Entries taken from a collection
=-=-=

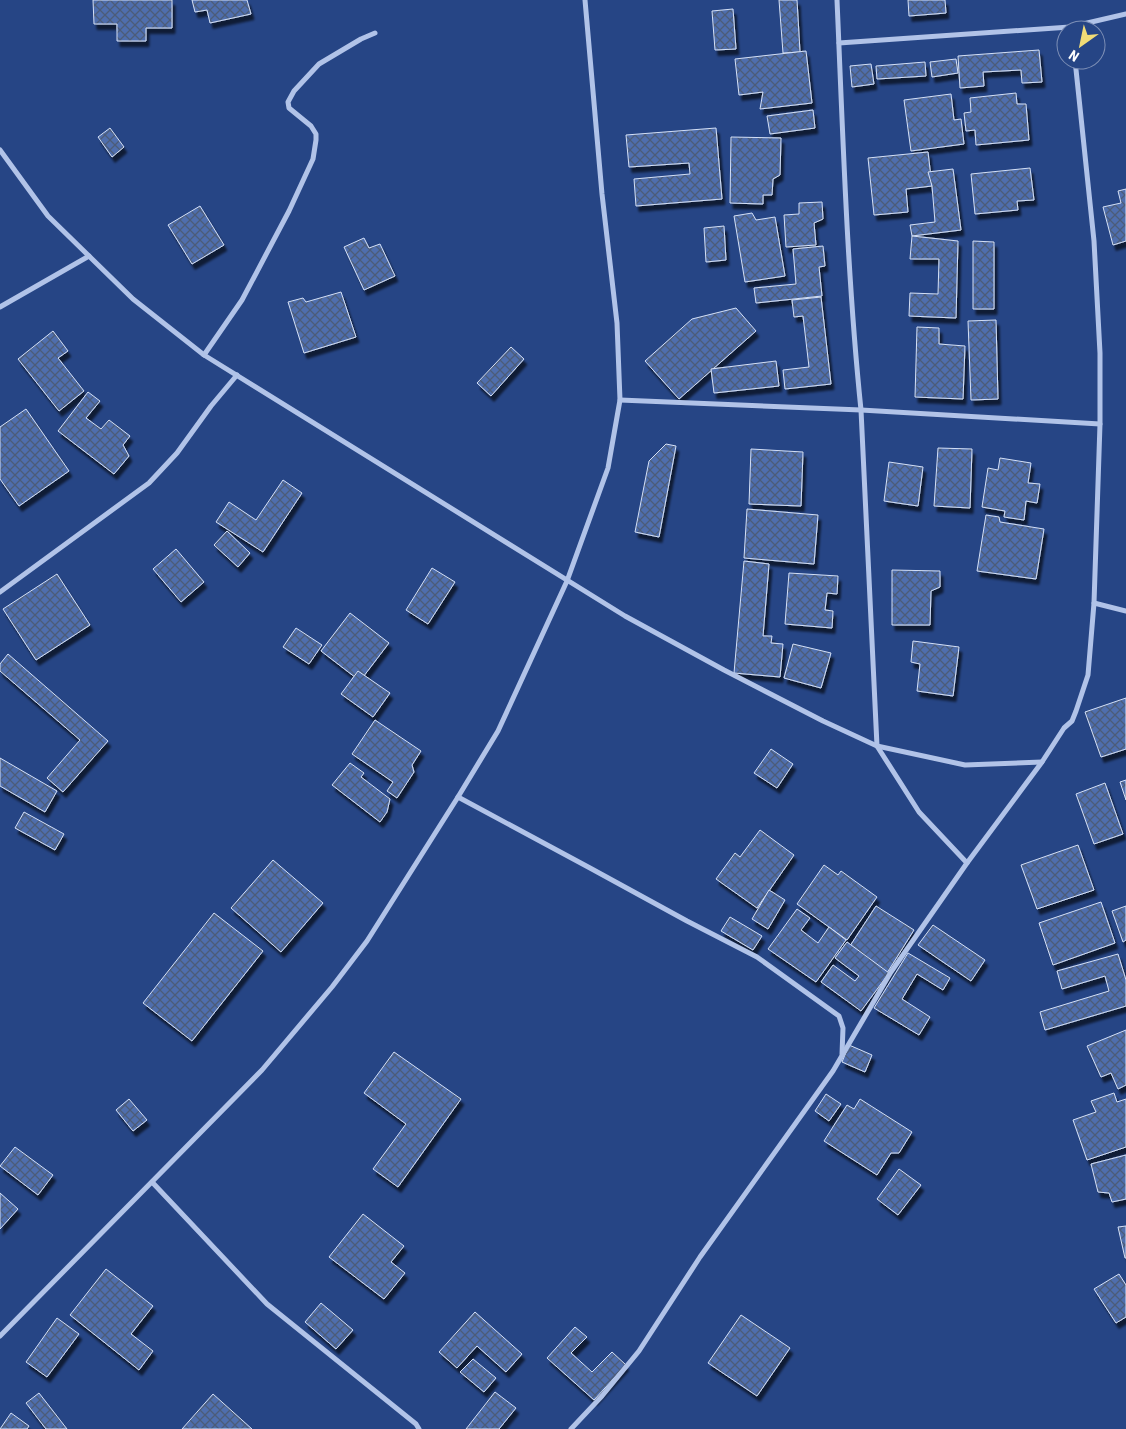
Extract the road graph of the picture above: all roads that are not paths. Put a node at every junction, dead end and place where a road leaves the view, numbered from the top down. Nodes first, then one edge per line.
1 (585, 0) edge
2 (837, 0) edge
3 (1126, 14) edge
4 (1102, 20) edge
5 (1056, 29) edge
6 (375, 33) dead end
7 (838, 43) junction
8 (1076, 70) edge
9 (0, 150) edge
10 (89, 256) junction
11 (0, 307) edge
12 (204, 355) junction
13 (237, 375) junction
14 (620, 400) junction
15 (861, 410) junction
16 (1100, 424) junction
17 (567, 581) junction
18 (0, 592) edge
19 (1094, 603) junction
20 (1126, 611) edge
21 (877, 746) junction
22 (1042, 762) junction
23 (458, 798) junction
24 (967, 862) junction
25 (842, 1054) junction
26 (152, 1182) junction
27 (0, 1336) edge
28 (419, 1429) edge
29 (571, 1429) edge

1 - 14 street
2 - 7 street
3 - 4 street
5 - 7 street
6 - 12 street
7 - 15 street
8 - 16 street
9 - 10 street
10 - 11 street
10 - 12 street
12 - 13 street
13 - 17 street
13 - 18 street
14 - 15 street
14 - 17 street
15 - 16 street
15 - 21 street
16 - 19 street
17 - 21 street
17 - 23 street
19 - 20 street
19 - 22 street
21 - 22 street
21 - 24 street
22 - 24 street
23 - 25 street
23 - 26 street
24 - 25 street
25 - 29 street
26 - 27 street
26 - 28 street

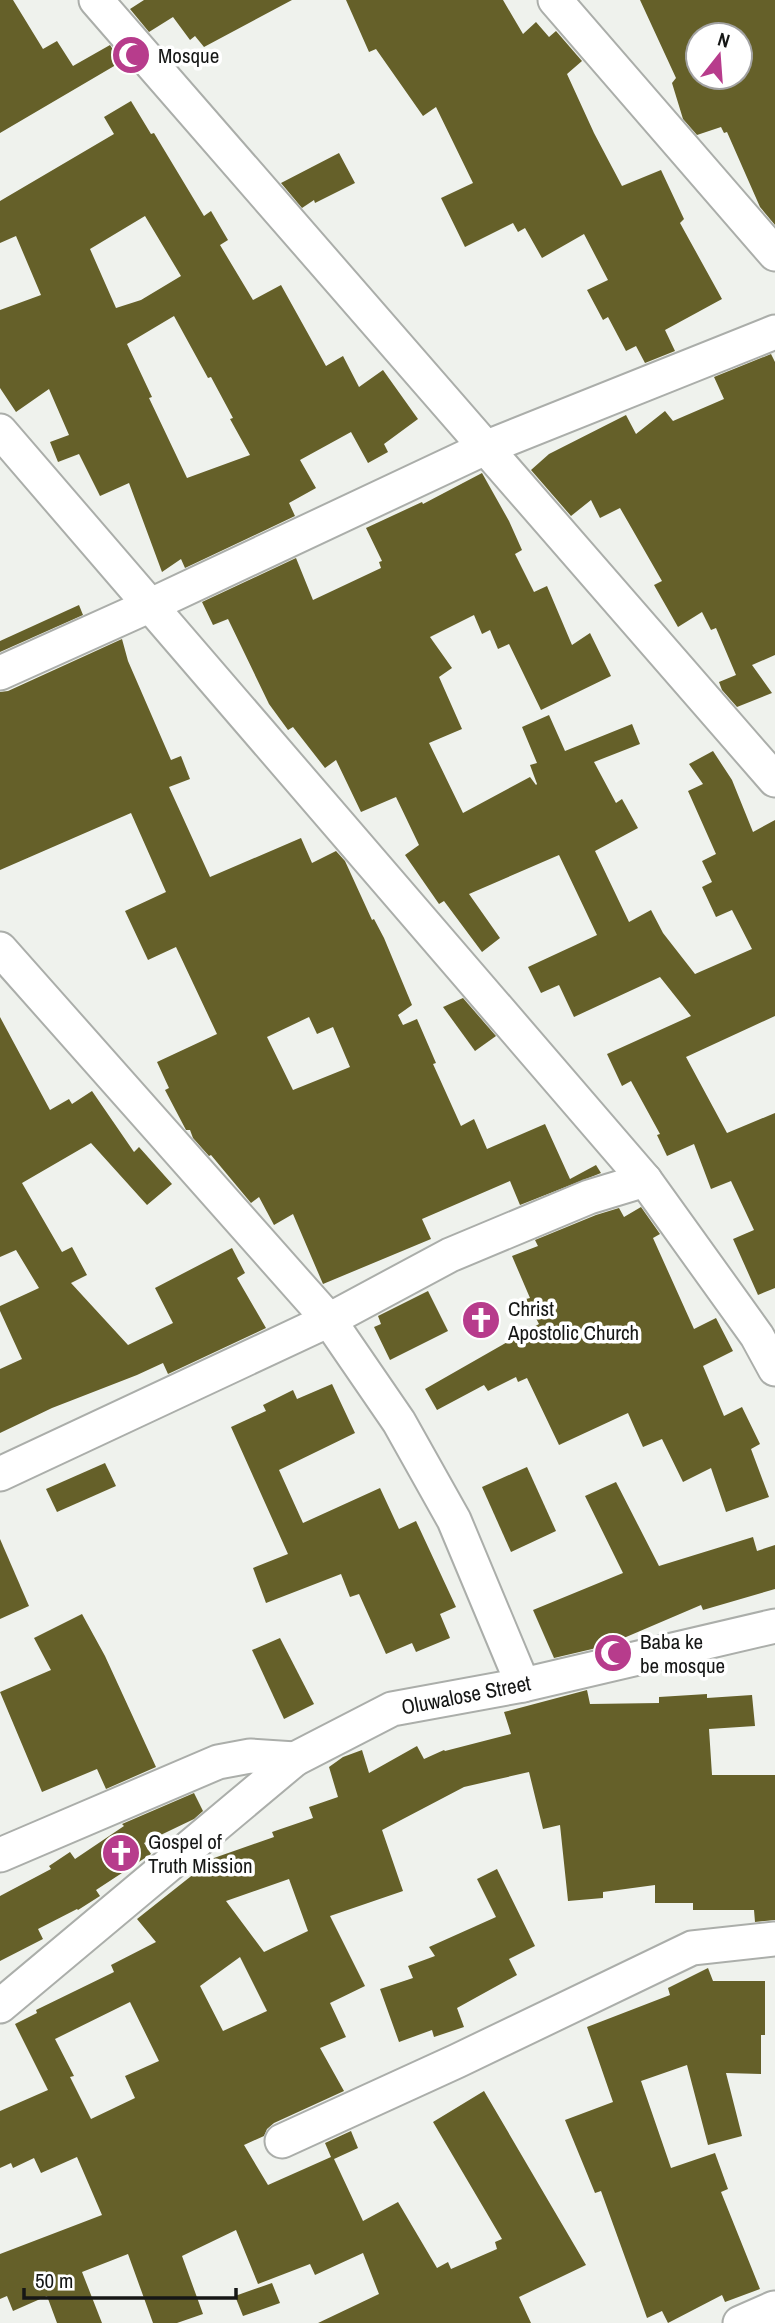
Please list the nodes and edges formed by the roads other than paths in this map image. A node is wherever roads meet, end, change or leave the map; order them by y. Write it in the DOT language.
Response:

=-=-=

### INSTRUCTIONS TO FOLLOW
Exact copy, no pictures: reproduce every record above.

### THE ANSWER
Extract the road graph of the picture above: all roads that are not paths. Put a node at every junction, dead end and place where a road leaves the view, numbered from the top down. Nodes first, then one edge per line.
1 (585, 0) edge
2 (837, 0) edge
3 (1126, 14) edge
4 (1102, 20) edge
5 (1056, 29) edge
6 (375, 33) dead end
7 (838, 43) junction
8 (1076, 70) edge
9 (0, 150) edge
10 (89, 256) junction
11 (0, 307) edge
12 (204, 355) junction
13 (237, 375) junction
14 (620, 400) junction
15 (861, 410) junction
16 (1100, 424) junction
17 (567, 581) junction
18 (0, 592) edge
19 (1094, 603) junction
20 (1126, 611) edge
21 (877, 746) junction
22 (1042, 762) junction
23 (458, 798) junction
24 (967, 862) junction
25 (842, 1054) junction
26 (152, 1182) junction
27 (0, 1336) edge
28 (419, 1429) edge
29 (571, 1429) edge

1 - 14 street
2 - 7 street
3 - 4 street
5 - 7 street
6 - 12 street
7 - 15 street
8 - 16 street
9 - 10 street
10 - 11 street
10 - 12 street
12 - 13 street
13 - 17 street
13 - 18 street
14 - 15 street
14 - 17 street
15 - 16 street
15 - 21 street
16 - 19 street
17 - 21 street
17 - 23 street
19 - 20 street
19 - 22 street
21 - 22 street
21 - 24 street
22 - 24 street
23 - 25 street
23 - 26 street
24 - 25 street
25 - 29 street
26 - 27 street
26 - 28 street

Please list the nodes and edges formed by the roads other than paths in this map image. A node is wherever roads meet, end, change or leave the map; order them by y. Write it in the DOT language.
Response:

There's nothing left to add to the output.